Sandy Leonard Snaps
Photo courtesy of Sandy Leonard
Since the beginning of January Sandy, my friend of almost 50 years, has been doing daily posts about people, places and food on his blog, Sandy Leonard Snaps. A naturally great photographer and writer, Sandy also loves good food; we've traveled together to places like Paris, Zurich, and Istanbul, and throughout Italy where he took the photo above.
How well I remember that afternoon in May, 1988. Sandy and I had already been driving around Italy for a couple of weeks. Or rather, he was driving our rented powder-blue Fiat Panda and I was navigating, writing on a gigantically primitive laptop, or mapping out the next few days of travel. I was on a mission to see and taste Italian pastries and desserts and find some interesting recipes for my as yet unwritten book, Great Italian Desserts (Little, Brown, 1990), now out of print.
We rolled into Bari and I phoned Paola Pettini, the owner of a local cooking school. When we had visited Michi Ambrosi's cooking school in Naples at the beginning of the trip she had suggested contacting Paola. After we arrived at Paola's home she apoligized in slightly Roman accented Italian that she would be busy until mid-afternoon when she would have to conduct a meeting of 40 of her students who were contributing recipes to a cookbook project. She smiled a little devlishly and suggested that Sandy and I attend too, and that I should make some American desserts.
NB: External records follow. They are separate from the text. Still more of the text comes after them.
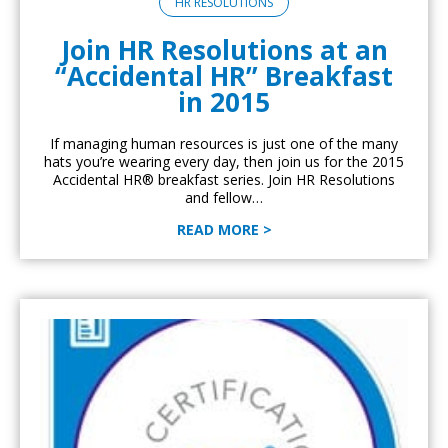
HR RESOLUTIONS
Join HR Resolutions at an
“Accidental HR” Breakfast
in 2015
If managing human resources is just one of the many
hats you’re wearing every day, then join us for the 2015
Accidental HR® breakfast series. Join HR Resolutions
and fellow…
READ MORE >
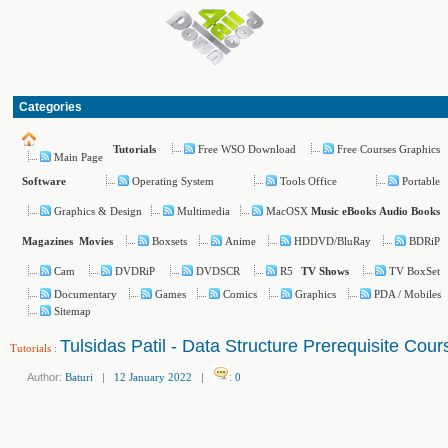
Categories
Free WSO Download
Free Courses Graphics
Tutorials
Main Page
Operating System
Tools Office
Portable
Software
Graphics & Design
Multimedia
MacOSX
Music
eBooks
Audio Books
Boxsets
Anime
HDDVD/BluRay
BDRiP
Magazines
Movies
Cam
DVDRiP
DVDSCR
R5
TV BoxSet
TV Shows
Documentary
Games
Comics
Graphics
PDA / Mobiles
Sitemap
Tulsidas Patil - Data Structure Prerequisite Cour
Tutorials
:
Author:
Baturi
|
12 January 2022
|
:
0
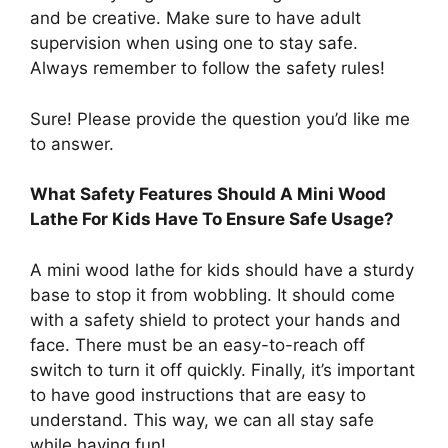
and be creative. Make sure to have adult
supervision when using one to stay safe.
Always remember to follow the safety rules!
Sure! Please provide the question you’d like me
to answer.
What Safety Features Should A Mini Wood
Lathe For Kids Have To Ensure Safe Usage?
A mini wood lathe for kids should have a sturdy
base to stop it from wobbling. It should come
with a safety shield to protect your hands and
face. There must be an easy-to-reach off
switch to turn it off quickly. Finally, it’s important
to have good instructions that are easy to
understand. This way, we can all stay safe
while having fun!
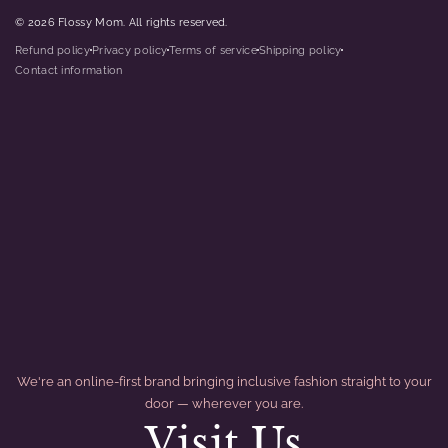
© 2026 Flossy Mom. All rights reserved.
Refund policy
Privacy policy
Terms of service
Shipping policy
dot
dot
dot
dot
Contact information
We're an online-first brand bringing inclusive fashion straight to your
door — wherever you are.
Visit Us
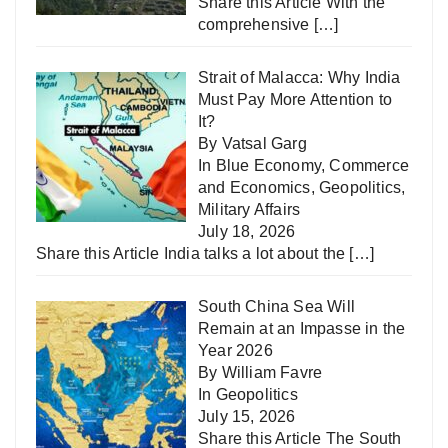
Share this Article With the
comprehensive
[…]
Strait of Malacca: Why India
Must Pay More Attention to
It?
By Vatsal Garg
In
Blue Economy
,
Commerce
and Economics
,
Geopolitics
,
Military Affairs
July 18, 2026
Share this Article India talks a lot about the
[…]
South China Sea Will
Remain at an Impasse in the
Year 2026
By William Favre
In
Geopolitics
July 15, 2026
Share this Article The South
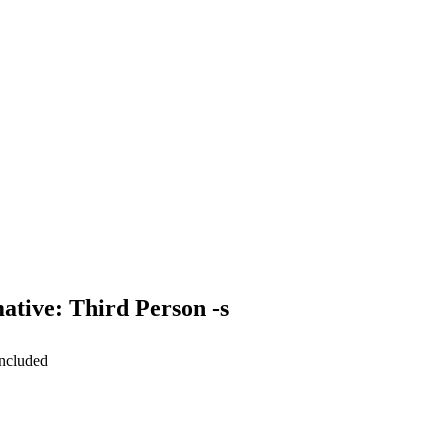
ative: Third Person -s
included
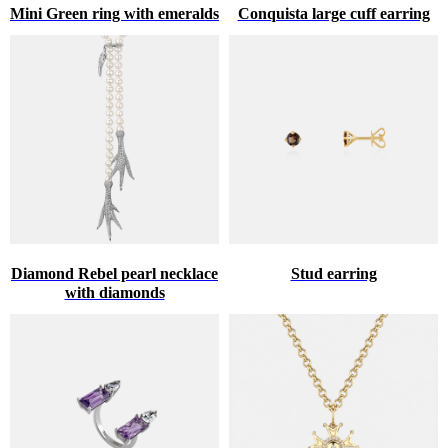
Mini Green ring with emeralds
Conquista large cuff earring
Diamond Rebel pearl necklace
Stud earring
with diamonds
♥
HINT ABOUT THE GIFT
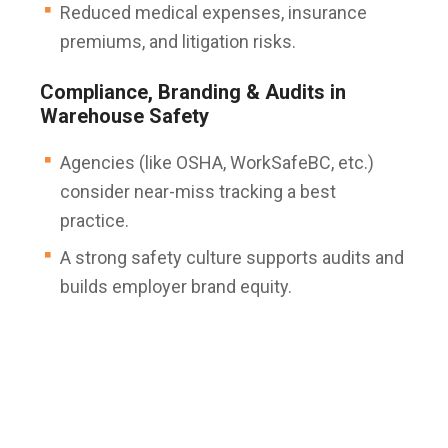
Reduced medical expenses, insurance
premiums, and litigation risks.
Compliance, Branding & Audits in
Warehouse Safety
Agencies (like OSHA, WorkSafeBC, etc.)
consider near-miss tracking a best
practice.
A strong safety culture supports audits and
builds employer brand equity.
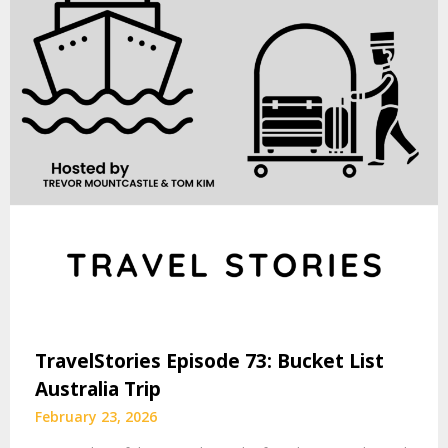
TravelStories Episode 73: Bucket List
Australia Trip
February 23, 2026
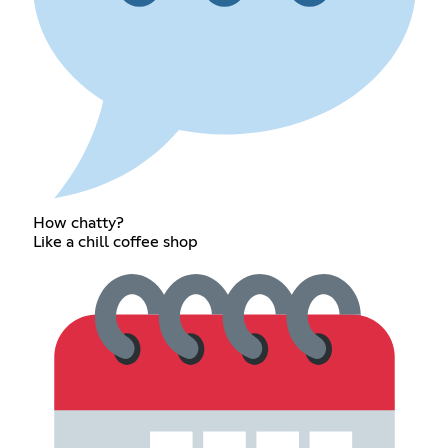
How chatty?
Like a chill coffee shop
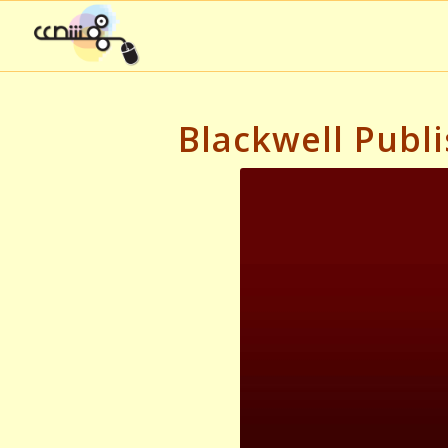
Blackwell Publi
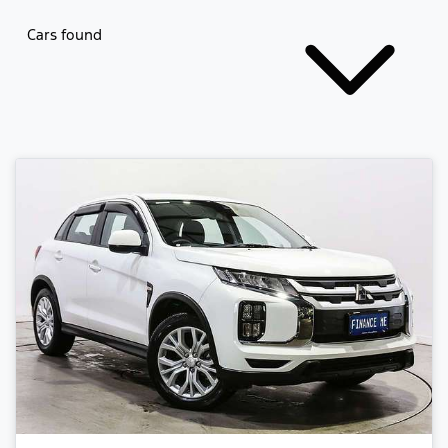
Cars found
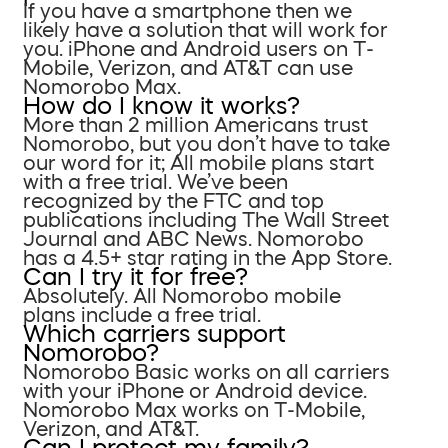
If you have a smartphone then we
likely have a solution that will work for
you. iPhone and Android users on T-
Mobile, Verizon, and AT&T can use
Nomorobo Max.
How do I know it works?
More than 2 million Americans trust
Nomorobo, but you don’t have to take
our word for it; All mobile plans start
with a free trial. We’ve been
recognized by the FTC and top
publications including The Wall Street
Journal and ABC News. Nomorobo
has a 4.5+ star rating in the App Store.
Can I try it for free?
Absolutely. All Nomorobo mobile
plans include a free trial.
Which carriers support
Nomorobo?
Nomorobo Basic works on all carriers
with your iPhone or Android device.
Nomorobo Max works on T-Mobile,
Verizon, and AT&T.
Can I protect my family?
I thought of the chef jacket I had packed "just in case" and realized I'd found the first reason to use it. "Now, what will you make?" Paola asked. I thought for a second and answered, "apple pie and chocolate chip cookies." My heart sank when she started asking for the recipes which I could easily enough rattle off in volume measure, but of course she wanted metric measurements. We agreed to pick her up and go over to the cooking school a few hours later. At her suggestion, we had lunch at the exquisite Vecchia Bari restaurant where our meal finished with the owner's mother, who loved to bake, arriving with dozens of tiny tartlets and other pastries she had made. When we asked for the check, we were told that we were guests of Signora Pettini.
On the way to the cooking school, Paola confessed that she was terrified of being a passenger in a car and whenever we came to an intersection she shouted, "I get so angry!" suprising us by speaking in English for the first time. Later we realized that she had meant to say "frightened." Once there I went into what Sandy later described as my "professional mode" and scoured the shelves and drawers in the kitchen for the equipment I would need. The "Bari 40" started to trickle in and by the time they were all seated the noise level of their conversations had escalated to a deafening height.
Paola stood next to me during the demo, my first experience at public speaking in Italian, and helpfully supplied the word I was searching for every time I faltered. Twice during my demo Paola had to scream for silence, but everyone quieted down when the miniscule tastes of pie and cookies were handed around. It was Sandy's idea to take the group picture right before the cookbook meeting started. We left shortly after that to spend a few days in Grottaminarda, my mother's home town, just a couple of hours inland, going over the details of the day and the Bari 40 as we headed west on the highway.